EXERCISE TEXT
#####

= Albomycin =

Group of chemical compounds

Albomycin δ2 bound to iron

Albomycins are a group of naturally occurring antibiotics belonging to the class of sideromycins, which are "compounds composed of iron carriers called siderophores linked to antibiotic moieties". They are particularly effective against Gram-negative bacteria of the family Enterobacteriaceae and few Gram-positive bacteria such as Streptococcus pneumoniae, Bacillus subtilis, and Staphylococcus aureus. In 2000 a group of scientists from SmithKline Beecham Pharmaceuticals, UK reported that the antibiotic part of albomycin in vitro can inhibit seryl-tRNA synthetase from both eukaryotic and prokaryotic representatives.

#####

PROVIDED INFORMATION
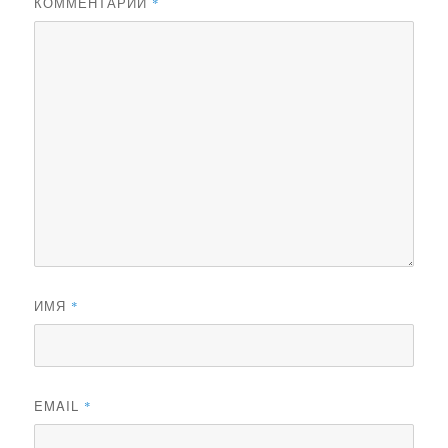
КОММЕНТАРИЙ
*
ИМЯ
*
EMAIL
*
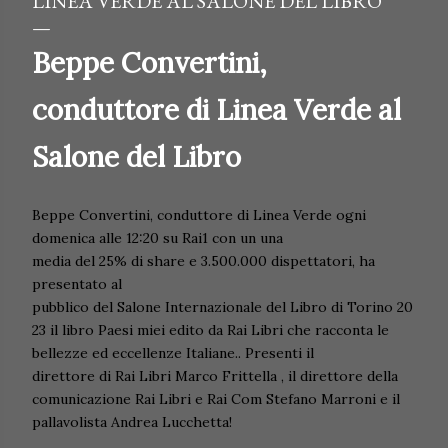
LINEA VERDE AL SALONE DEL LIBRO
Beppe Convertini,
conduttore di Linea Verde al
Salone del Libro
Beppe Convertini, conduttore di Linea Verde ogni
domenica alle 12:20 su Rai1 con un una
media del 25% di share e 3.500.000 dispettatori, ha
presentato al
pubblico del Salone Internazionale del Libro di Torino 20
23 il libro Paesi miei edito da Rai Libri che racconta le
bellezze ed eccellenze Italiane.. Presenti il
direttore di Rai Libri Marco Frittella , il direttore della
comunicazione Rai Libri e Rai Com Stefano Marroni e il
pallavolista Andrea Lucchetta!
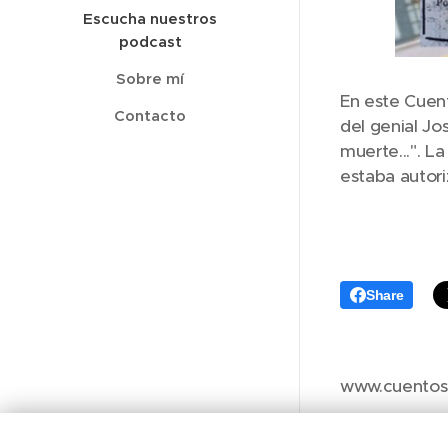
Escucha nuestros
podcast
Sobre mí
En este Cuent
Contacto
del genial Jo
muerte...". L
estaba autor
Share
www.cuentos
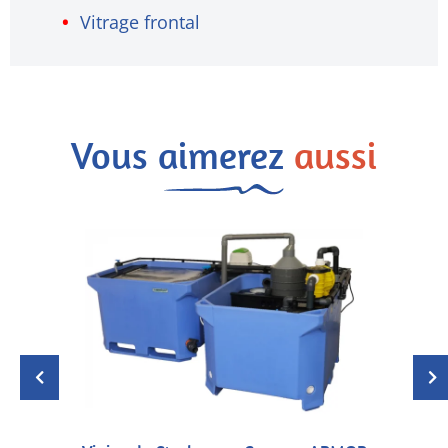
Vitrage frontal
Vous aimerez
aussi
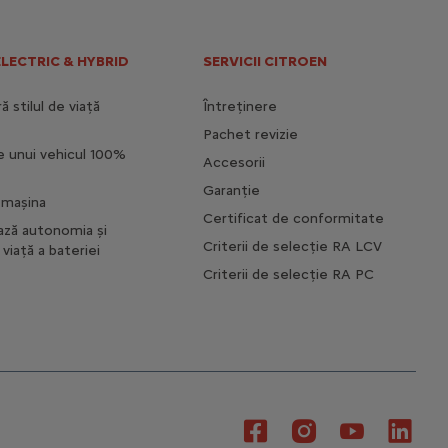
ELECTRIC & HYBRID
SERVICII CITROEN
 stilul de viață
Întreținere
Pachet revizie
e unui vehicul 100%
Accesorii
Garanție
i mașina
Certificat de conformitate
ază autonomia și
Criterii de selecție RA LCV
viață a bateriei
Criterii de selecție RA PC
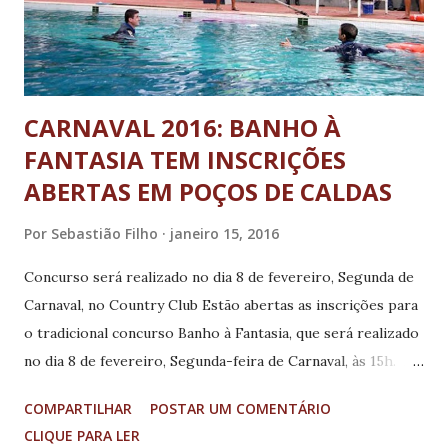
CARNAVAL 2016: BANHO À
FANTASIA TEM INSCRIÇÕES
ABERTAS EM POÇOS DE CALDAS
Por
Sebastião Filho
janeiro 15, 2016
Concurso será realizado no dia 8 de fevereiro, Segunda de
Carnaval, no Country Club Estão abertas as inscrições para
o tradicional concurso Banho à Fantasia, que será realizado
no dia 8 de fevereiro, Segunda-feira de Carnaval, às 15h. As
inscrições devem ser realizadas até o dia 29 de janeiro, na
COMPARTILHAR
POSTAR UM COMENTÁRIO
Secretaria de Turismo. O concurso será realizado nas
CLIQUE PARA LER
piscinas do Country Club. As categorias são infantil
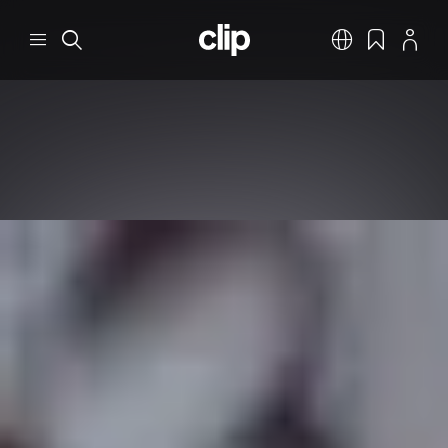
Перейти к основному содержанию
CLIP
Меню
Поиск
Русский
Закладки
Профил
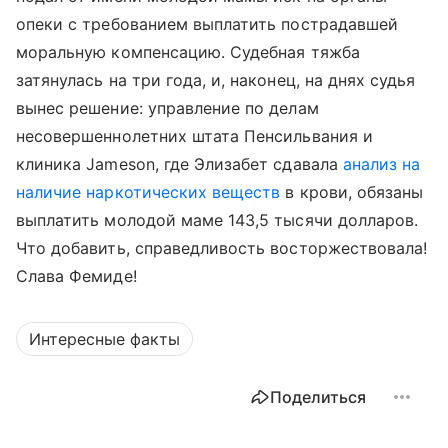
опеки с требованием выплатить пострадавшей
моральную компенсацию. Судебная тяжба
затянулась на три года, и, наконец, на днях судья
вынес решение: управление по делам
несовершеннолетних штата Пенсильвания и
клиника Jameson, где Элизабет сдавала
анализ на
наличие наркотических веществ
в крови, обязаны
выплатить молодой маме 143,5 тысячи долларов.
Что добавить, справедливость восторжествовала!
Слава Фемиде!
Интересные факты
Поделиться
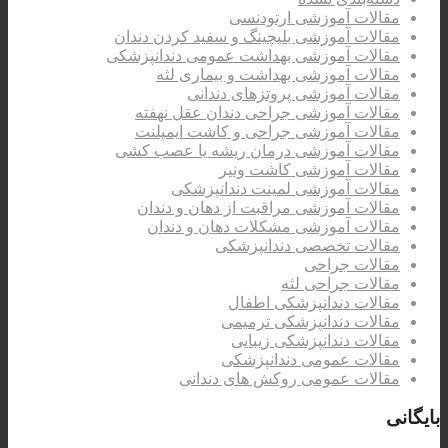
مقالات آموزشی ارتودنسی
مقالات آموزشی بلیچینگ و سفید کردن دندان
مقالات آموزشی بهداشت عمومی دندانپزشکی
مقالات آموزشی بهداشت و بیماری لثه
مقالات آموزشی پروتزهای دندانی
مقالات آموزشی جراحی دندان عقل نهفته
مقالات آموزشی جراحی و کاشت ایمپلنت
مقالات آموزشی درمان ریشه یا عصب کشی
مقالات آموزشی کاشت ونیر
مقالات آموزشی لمینت دندانپزشکی
مقالات آموزشی مراقبت از دهان و دندان
مقالات آموزشی مشکلات دهان و دندان
مقالات تخصصی دندانپزشکی
مقالات جراحی
مقالات جراحی لثه
مقالات دندانپزشکی اطفال
مقالات دندانپزشکی ترمیمی
مقالات دندانپزشکی زیبایی
مقالات عمومی دندانپزشکی
مقالات عمومی روکش های دندانی
بایگانی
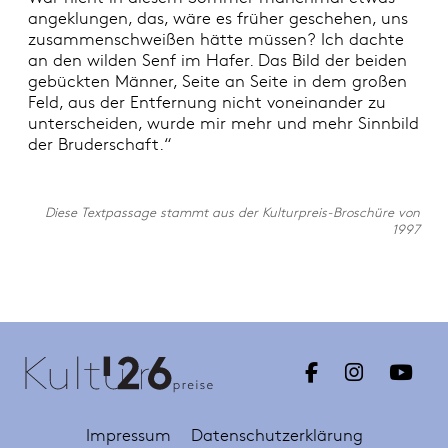
angeklungen, das, wäre es früher geschehen, uns
zusammenschweißen hätte müssen? Ich dachte
an den wilden Senf im Hafer. Das Bild der beiden
gebückten Männer, Seite an Seite in dem großen
Feld, aus der Entfernung nicht voneinander zu
unterscheiden, wurde mir mehr und mehr Sinnbild
der Bruderschaft.“
Diese Textpassage stammt aus der Kulturpreis-Broschüre von
1997
Impressum
Datenschutzerklärung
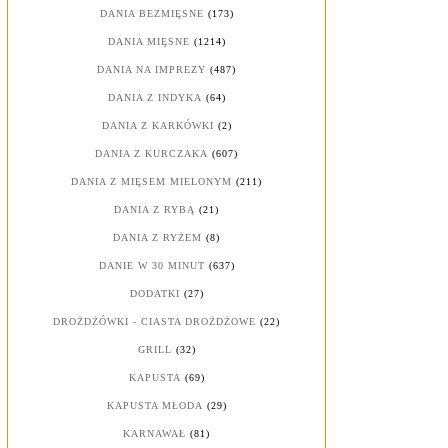
DANIA BEZMIĘSNE
(173)
DANIA MIĘSNE
(1214)
DANIA NA IMPREZY
(487)
DANIA Z INDYKA
(64)
DANIA Z KARKÓWKI
(2)
DANIA Z KURCZAKA
(607)
DANIA Z MIĘSEM MIELONYM
(211)
DANIA Z RYBĄ
(21)
DANIA Z RYŻEM
(8)
DANIE W 30 MINUT
(637)
DODATKI
(27)
DROŻDŻÓWKI - CIASTA DROŻDŻOWE
(22)
GRILL
(32)
KAPUSTA
(69)
KAPUSTA MŁODA
(29)
KARNAWAŁ
(81)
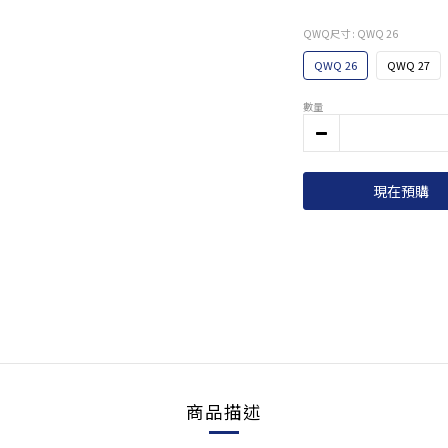
QWQ尺寸
: QWQ 26
QWQ 26
QWQ 27
數量
現在預購
商品描述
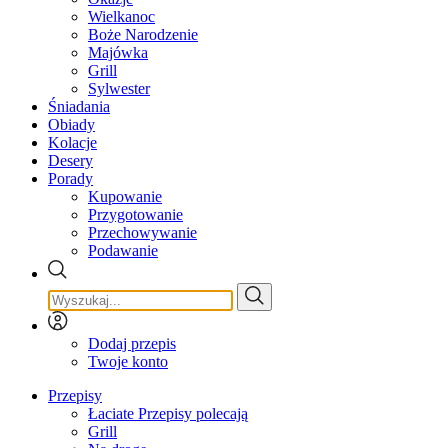
Wielkanoc
Boże Narodzenie
Majówka
Grill
Sylwester
Śniadania
Obiady
Kolacje
Desery
Porady
Kupowanie
Przygotowanie
Przechowywanie
Podawanie
Dodaj przepis
Twoje konto
Przepisy
Łaciate Przepisy polecają
Grill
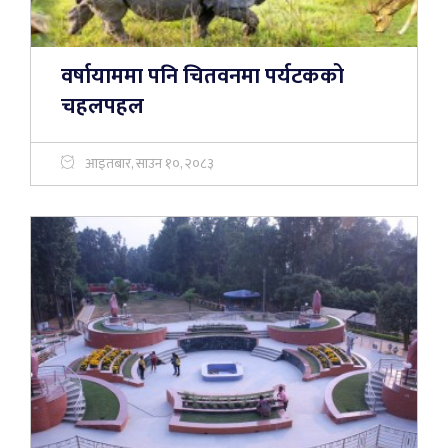
वर्षायाममा पनि चितवनमा पर्यटकको
चहलपहल
आइतबार, साउन १०, २०८३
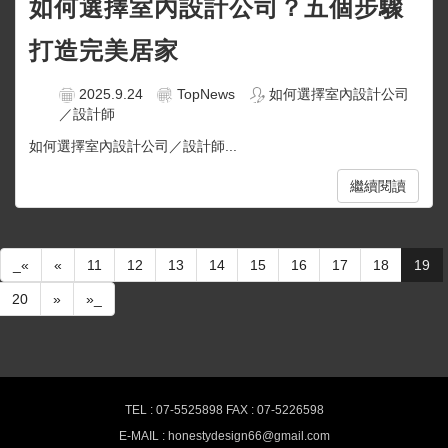
如何選擇室內設計公司？五個步驟
打造完美居家
2025.9.24
TopNews
如何選擇室內設計公司
／設計師
如何選擇室內設計公司／設計師...
繼續閱讀
_«
«
11
12
13
14
15
16
17
18
19
20
»
»_
熊有良心室內設計-最新消息
TEL : 07-5525898 FAX : 07-5226598
E-MAIL : honestydesign66@gmail.com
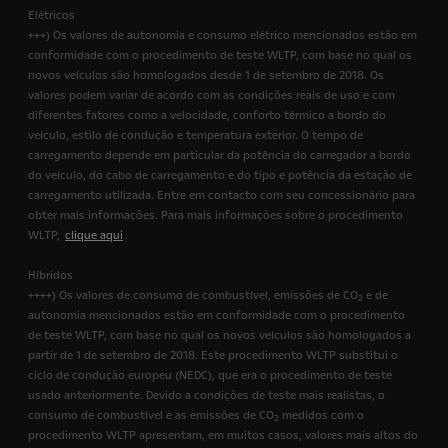
Elétricos
+++) Os valores de autonomia e consumo elétrico mencionados estão em
conformidade com o procedimento de teste WLTP, com base no qual os
novos veículos são homologados desde 1 de setembro de 2018. Os
valores podem variar de acordo com as condições reais de uso e com
diferentes fatores como a velocidade, conforto térmico a bordo do
veículo, estilo de condução e temperatura exterior. O tempo de
carregamento depende em particular da potência do carregador a bordo
do veículo, do cabo de carregamento e do tipo e potência da estação de
carregamento utilizada. Entre em contacto com seu concessionário para
obter mais informações. Para mais informações sobre o procedimento
WLTP,
clique aqui
.
Híbridos
++++) Os valores de consumo de combustível, emissões de CO
e de
2
autonomia mencionados estão em conformidade com o procedimento
de teste WLTP, com base no qual os novos veículos são homologados a
partir de 1 de setembro de 2018. Este procedimento WLTP substitui o
ciclo de condução europeu (NEDC), que era o procedimento de teste
usado anteriormente. Devido a condições de teste mais realistas, o
consumo de combustível e as emissões de CO
medidos com o
2
procedimento WLTP apresentam, em muitos casos, valores mais altos do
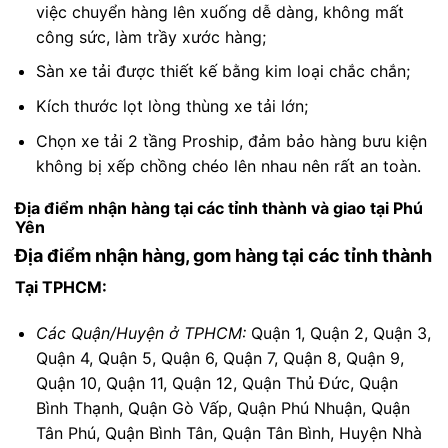
việc chuyển hàng lên xuống dễ dàng, không mất
công sức, làm trầy xước hàng;
Sàn xe tải được thiết kế bằng kim loại chắc chắn;
Kích thước lọt lòng thùng xe tải lớn;
Chọn xe tải 2 tầng Proship, đảm bảo hàng bưu kiện
không bị xếp chồng chéo lên nhau nên rất an toàn.
Địa điểm nhận hàng tại các tỉnh thành và giao tại Phú
Yên
Địa điểm nhận hàng, gom hàng tại các tỉnh thành
Tại TPHCM:
Các Quận/Huyện ở TPHCM:
Quận 1, Quận 2, Quận 3,
Quận 4, Quận 5, Quận 6, Quận 7, Quận 8, Quận 9,
Quận 10, Quận 11, Quận 12, Quận Thủ Đức, Quận
Bình Thạnh, Quận Gò Vấp, Quận Phú Nhuận, Quận
Tân Phú, Quận Bình Tân, Quận Tân Bình, Huyện Nhà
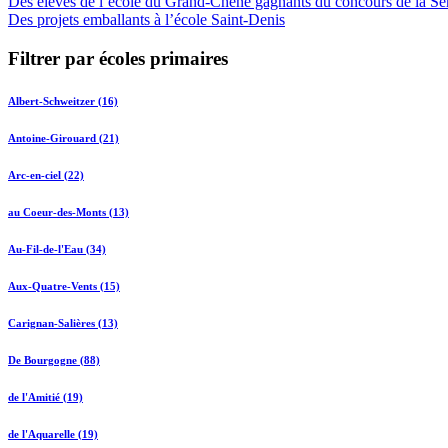
Des élèves de l’école du Grand-Chêne gagnants du concours de la Se
Des projets emballants à l’école Saint-Denis
Filtrer par écoles primaires
Albert-Schweitzer (16)
Antoine-Girouard (21)
Arc-en-ciel (22)
au Coeur-des-Monts (13)
Au-Fil-de-l'Eau (34)
Aux-Quatre-Vents (15)
Carignan-Salières (13)
De Bourgogne (88)
de l'Amitié (19)
de l'Aquarelle (19)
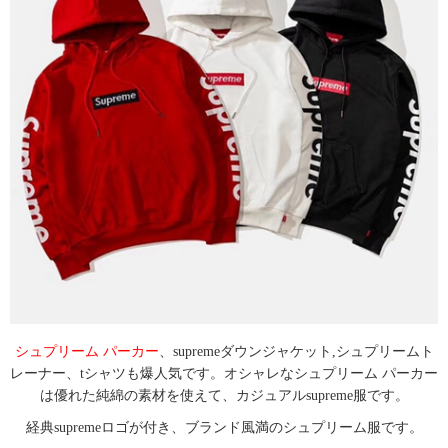
シュプリーム パーカー
、supremeダウンジャケット,シュプリームト
レーナー、tシャツも爆人気です。オシャレなシュプリーム パーカー
は優れた純綿の素材を使えて、カジュアルsupreme服です。
経典supremeロゴが付き、ブランド風満のシュプリーム服です。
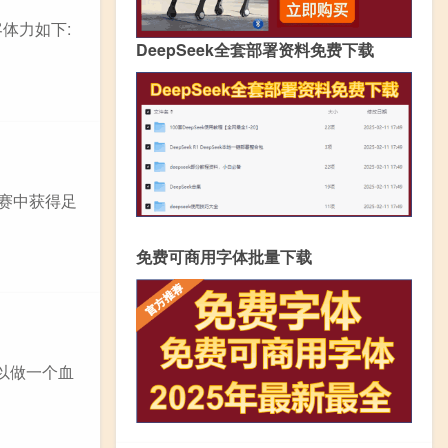
体力如下:
DeepSeek全套部署资料免费下载
周赛中获得足
免费可商用字体批量下载
以做一个血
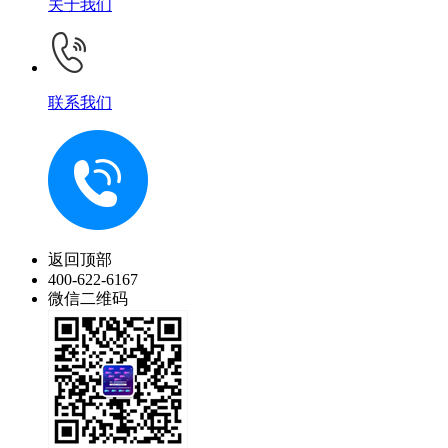
关于我们
联系我们
返回顶部
400-622-6167
微信二维码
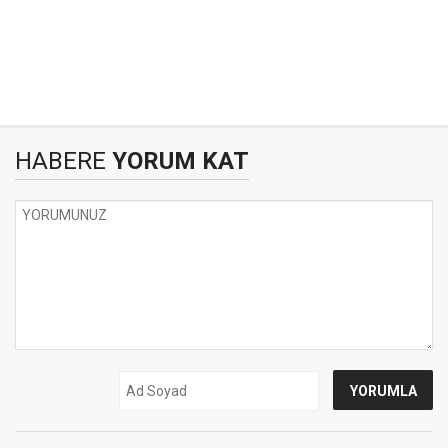
HABERE
YORUM KAT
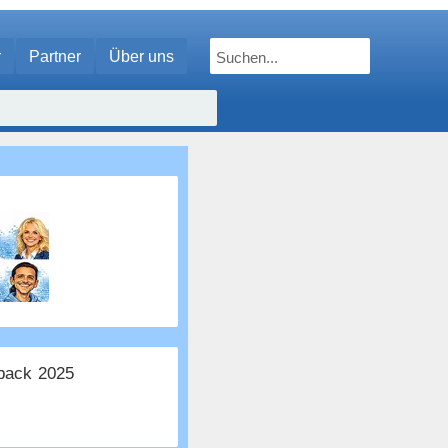
r
Partner
Über uns
ack 2025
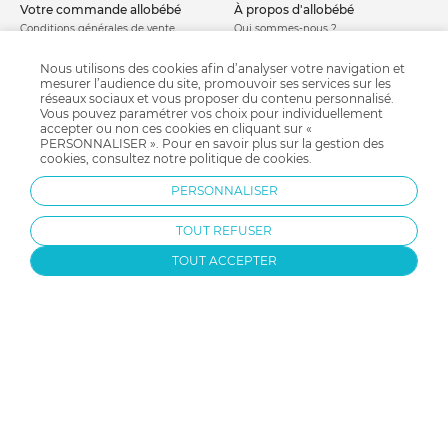
votre commande allobébé
à propos d'allobébé
Conditions générales de vente
Qui sommes-nous ?
Protection des données personnelles
Nos bons plans
Nous utilisons des cookies afin d’analyser votre navigation et
Personnaliser les cookies
Nos marques
mesurer l’audience du site, promouvoir ses services sur les
Politique de cookies
Mentions légales
réseaux sociaux et vous proposer du contenu personnalisé.
Modes de livraison
Comment se protéger du phishing ?
Vous pouvez paramétrer vos choix pour individuellement
accepter ou non ces cookies en cliquant sur «
Moyens de paiement
Soldes allobébé
PERSONNALISER ». Pour en savoir plus sur la gestion des
Garantie stock & produit
cookies, consultez notre
politique de cookies
.
Satisfait ou remboursé
PERSONNALISER
allobébé vous recommande
les plus d'allobébé
Sites et partenaires
Liste de naissance
TOUT REFUSER
Nos labels
Infos conseils
Nos licences
Jeux concours
TOUT ACCEPTER
Valise de maternité
Besoin d'aide ?
Parrainage
FAQ
Paiement sécurisé
Charte qualité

#####

REQUIRED ACTIONS
**a.** Tell whether each statement agrees with the albomycin text. Answer yes or no and quote the words that decide it. (i) Albomycins are particularly effective against Gram-negative bacteria of the family Enterobacteriaceae. (ii) The 2000 report came from scientists working in the United States. (iii) The report found that the antibiotic part of albomycin inhibits seryl-tRNA synthetase only in prokaryotes.
**b.** Carry on the albomycin text from the end of its last sentence.

TASK RESPONSES
**a.**
(i) Yes: "They are particularly effective against Gram-negative bacteria of the family Enterobacteriaceae"
(ii) No: "a group of scientists from SmithKline Beecham Pharmaceuticals, UK"
(iii) No: "from both eukaryotic and prokaryotic representatives"

**b.**
==Structure==
Albomycins are naturally occurring sideromycins produced by some streptomycetes. The siderophore part of albomycin δ2 is similar to ferrichrome. It contains three molecules of δ-N-hydroxy-δ-N-acetyl ornithine linked to a serine, all by peptide linkage. The C-terminus of the serine is linked to another serine attached to the antibiotically active 4’-thio (N4-carbamoyl-3-methyl) cytidine moiety. The trihydroxamate part serves the siderophore function as it can trap Fe^{3+} and is essential for active transport of the antibiotic. Iron-free albomycin δ2 has a molecular weight of 992 Da, and when loaded with iron it is 1045 Da.